Start of SOURCE DOCUMENT
Possible infinite loop with Patroni bootstrapping a follower in the standby cluster and pg_basebackup
Summary
During my tests with #224653 (closed) in one attempt to bootstrap a follower in the standby cluster, because there was an issue with providing the password to the correct files, I got into a state where pg_basebackup was issued against the leader, but was missing the password. Because of that, it kept asking for the password and logging that. I'm not sure if the process was being respawned or if that was a behavior of pg_basebackup itself.
Steps to reproduce
I haven't tried to reproduce the issue yet. So I have a few ideas on what is the required state (as during the tests I have tried multiple changes in order to get the authentication working reliably).
Few things we could try are:
- Add the host to pg_hba with MD5 only (no trust)
- Remove the replication password from the configuration file and run
gitlab-ctl reconfigure
before trying to bootstrap the cluster - Set a wrong replication password
What is the current bug behavior?
The follower would not bootstrap, and by looking at the logs it would spawn Password:
indefinitely:
2020-09-04_17:12:20.47387 2020-09-04 17:12:20,472 INFO: no action. i am a secondary and i am following a standby leader
2020-09-04_17:12:20.47937 Password:
2020-09-04_17:12:20.48794 Password:
...
End of SOURCE DOCUMENT
Start of SUPPLIED RECORDS
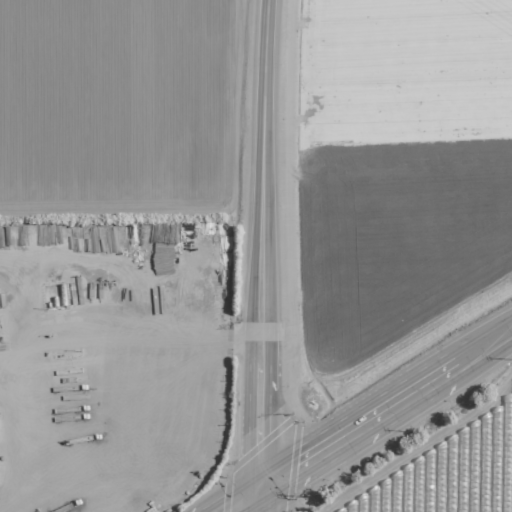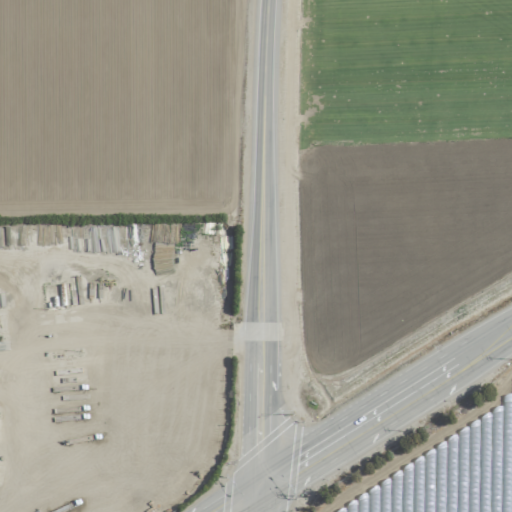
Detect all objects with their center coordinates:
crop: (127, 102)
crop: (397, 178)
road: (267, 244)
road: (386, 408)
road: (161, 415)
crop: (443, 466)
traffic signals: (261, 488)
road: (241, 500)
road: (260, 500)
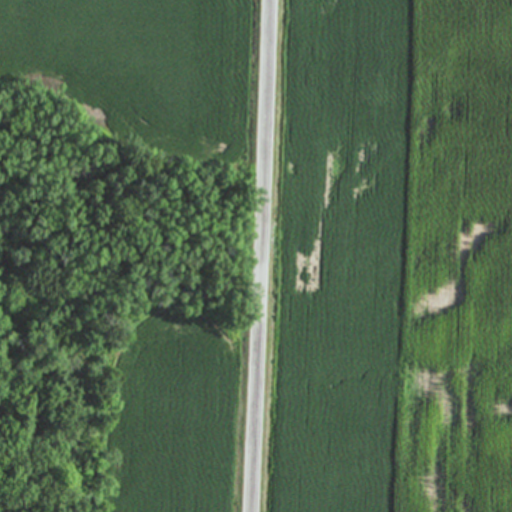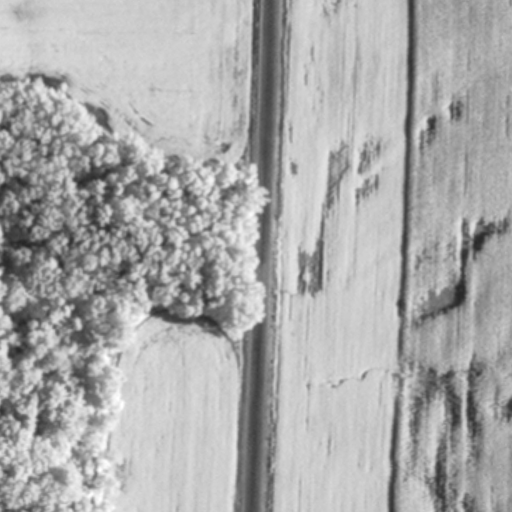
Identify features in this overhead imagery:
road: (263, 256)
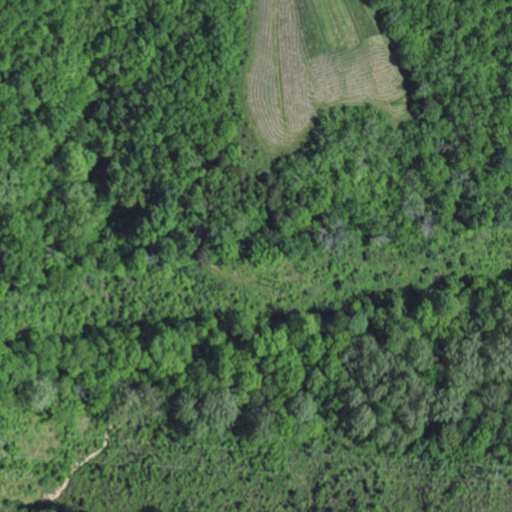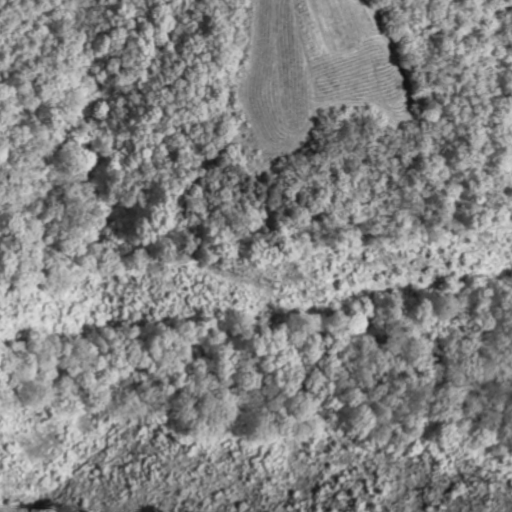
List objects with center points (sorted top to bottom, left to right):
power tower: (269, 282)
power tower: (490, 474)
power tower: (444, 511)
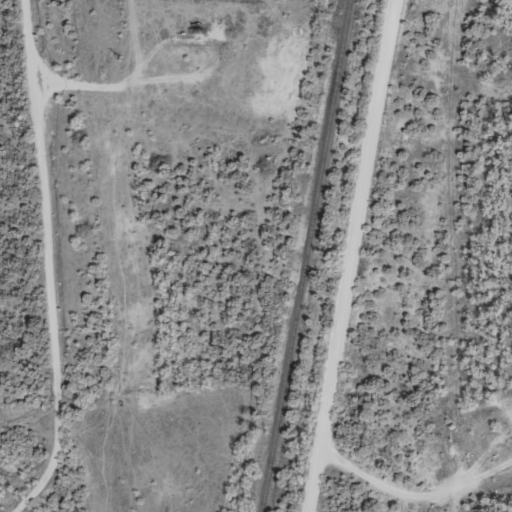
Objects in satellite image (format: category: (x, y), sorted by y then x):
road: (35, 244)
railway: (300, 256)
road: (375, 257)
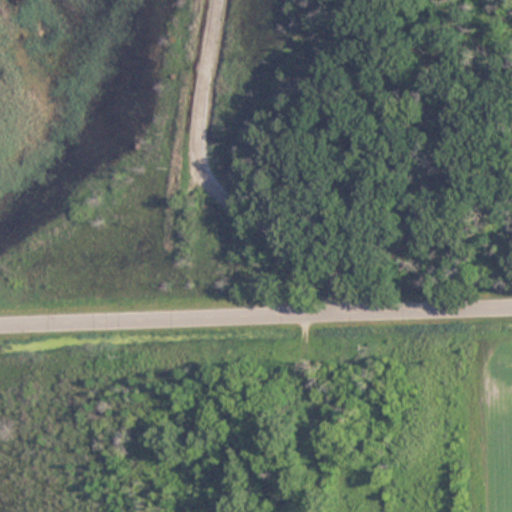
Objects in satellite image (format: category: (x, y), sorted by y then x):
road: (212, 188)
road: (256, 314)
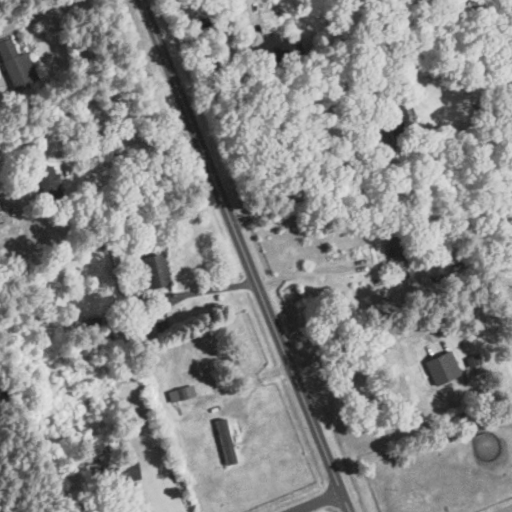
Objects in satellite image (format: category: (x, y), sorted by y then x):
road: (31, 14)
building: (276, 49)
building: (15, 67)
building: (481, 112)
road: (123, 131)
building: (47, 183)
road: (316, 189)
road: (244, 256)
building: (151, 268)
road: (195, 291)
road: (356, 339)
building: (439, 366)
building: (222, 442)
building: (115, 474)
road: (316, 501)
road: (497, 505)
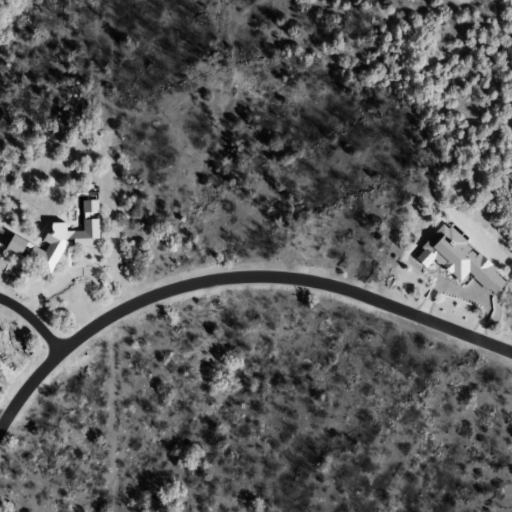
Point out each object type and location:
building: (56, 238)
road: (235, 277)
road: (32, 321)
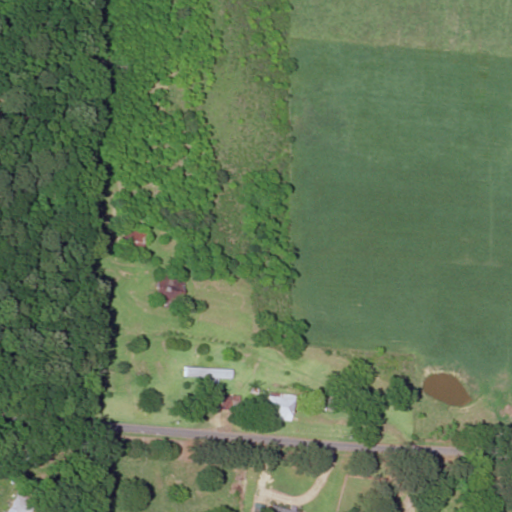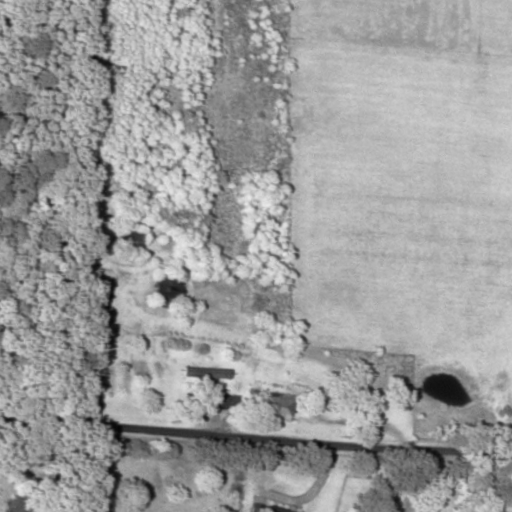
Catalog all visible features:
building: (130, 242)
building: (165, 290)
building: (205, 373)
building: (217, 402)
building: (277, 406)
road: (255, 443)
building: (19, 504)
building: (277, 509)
End of SUPPLIED RECORDS
Start of SUPPLIED RECORDS
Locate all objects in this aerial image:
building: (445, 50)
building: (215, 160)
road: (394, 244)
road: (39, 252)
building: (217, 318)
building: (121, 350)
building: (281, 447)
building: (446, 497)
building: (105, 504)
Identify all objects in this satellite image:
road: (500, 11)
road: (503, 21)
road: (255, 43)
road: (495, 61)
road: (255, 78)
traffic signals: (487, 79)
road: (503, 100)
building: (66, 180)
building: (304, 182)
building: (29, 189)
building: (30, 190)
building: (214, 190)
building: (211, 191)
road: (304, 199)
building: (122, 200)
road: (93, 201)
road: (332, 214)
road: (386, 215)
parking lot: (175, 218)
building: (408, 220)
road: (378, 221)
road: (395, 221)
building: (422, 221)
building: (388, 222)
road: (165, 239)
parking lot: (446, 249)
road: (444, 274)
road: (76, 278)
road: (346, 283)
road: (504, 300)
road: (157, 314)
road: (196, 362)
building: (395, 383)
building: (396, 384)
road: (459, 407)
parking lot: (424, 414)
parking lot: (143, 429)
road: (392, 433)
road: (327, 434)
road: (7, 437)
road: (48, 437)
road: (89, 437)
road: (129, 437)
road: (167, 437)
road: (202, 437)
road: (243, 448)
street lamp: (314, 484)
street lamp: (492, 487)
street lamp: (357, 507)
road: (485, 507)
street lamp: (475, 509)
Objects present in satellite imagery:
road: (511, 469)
End of SUPPLIED RECORDS
Start of SUPPLIED RECORDS
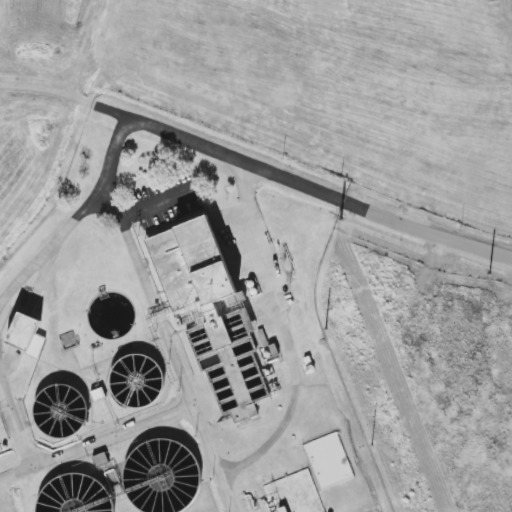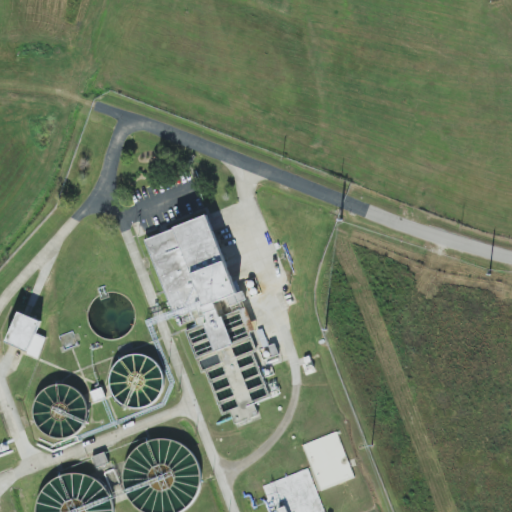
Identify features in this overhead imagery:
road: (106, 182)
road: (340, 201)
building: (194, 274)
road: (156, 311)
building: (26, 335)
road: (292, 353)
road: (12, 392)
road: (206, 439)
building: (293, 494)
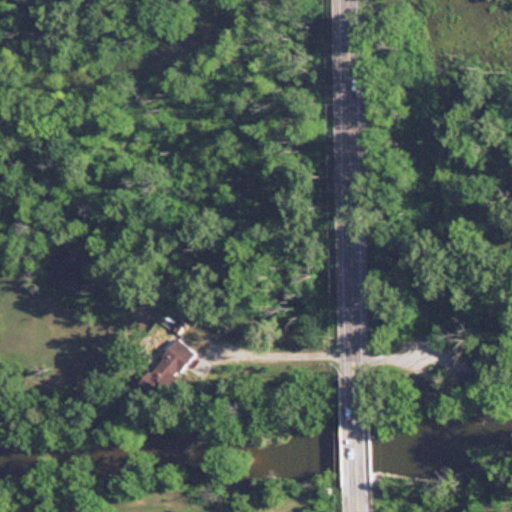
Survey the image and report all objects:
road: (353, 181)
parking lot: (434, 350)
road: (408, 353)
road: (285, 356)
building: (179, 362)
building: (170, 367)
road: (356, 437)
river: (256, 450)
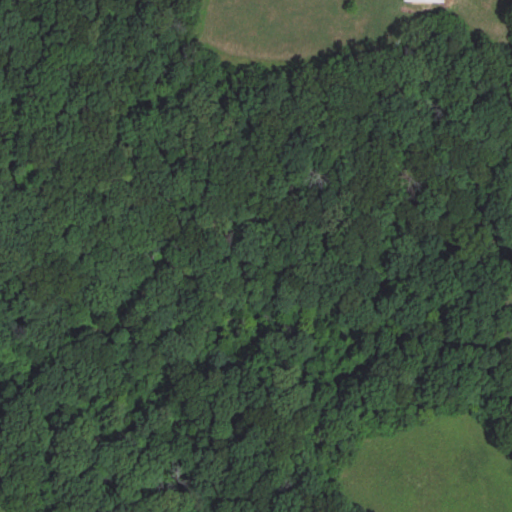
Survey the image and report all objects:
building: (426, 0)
End of SUPPLIED RECORDS
● **TASK LIST**:
• 1. Please list each idea the Patroni bug report gives for reproducing the issue.
• 2. Write the next part of the Patroni bug report, picking up right after its last line.

● **RESPONSES**:
• 1.
- Add the host to pg_hba with MD5 only (no trust)
- Remove the replication password from the configuration file and run gitlab-ctl reconfigure before trying to bootstrap the cluster
- Set a wrong replication password

• 2.
When looking at top/htop, you shouuld see a stuck pg_basebackup
process:
pg_basebackup
: gitlab-+ 240924 27.9 0.0 7412 6360 ? R 16:58 5:52 /opt/gitlab/embedded/bin/pg_basebackup --pgdata=/var/opt/gitlab/postgresql/data -X stream --dbname=dbname=postgres
What is the expected correct behavior?
If it's an authentication issue, it should fail correctly and not keep the pg_basebackup
running.
Results of GitLab environment info
Expand for output related to GitLab environment info
System information System: Ubuntu 20.04 Proxy: no Current User: git Using RVM: no Ruby Version: 2.6.6p146 Gem Version: 2.7.10 Bundler Version:1.17.3 Rake Version: 12.3.3 Redis Version: 5.0.9 Git Version: 2.28.0 Sidekiq Version:5.2.9 Go Version: unknown rake aborted! PG::ConnectionBad: fe_sendauth: no password supplied /opt/gitlab/embedded/service/gitlab-rails/lib/tasks/gitlab/info.rake:48:in `block (3 levels) in ' /opt/gitlab/embedded/bin/bundle:23:in `load' /opt/gitlab/embedded/bin/bundle:23:in `' Tasks: TOP => gitlab:env:info (See full trace by running task with --trace)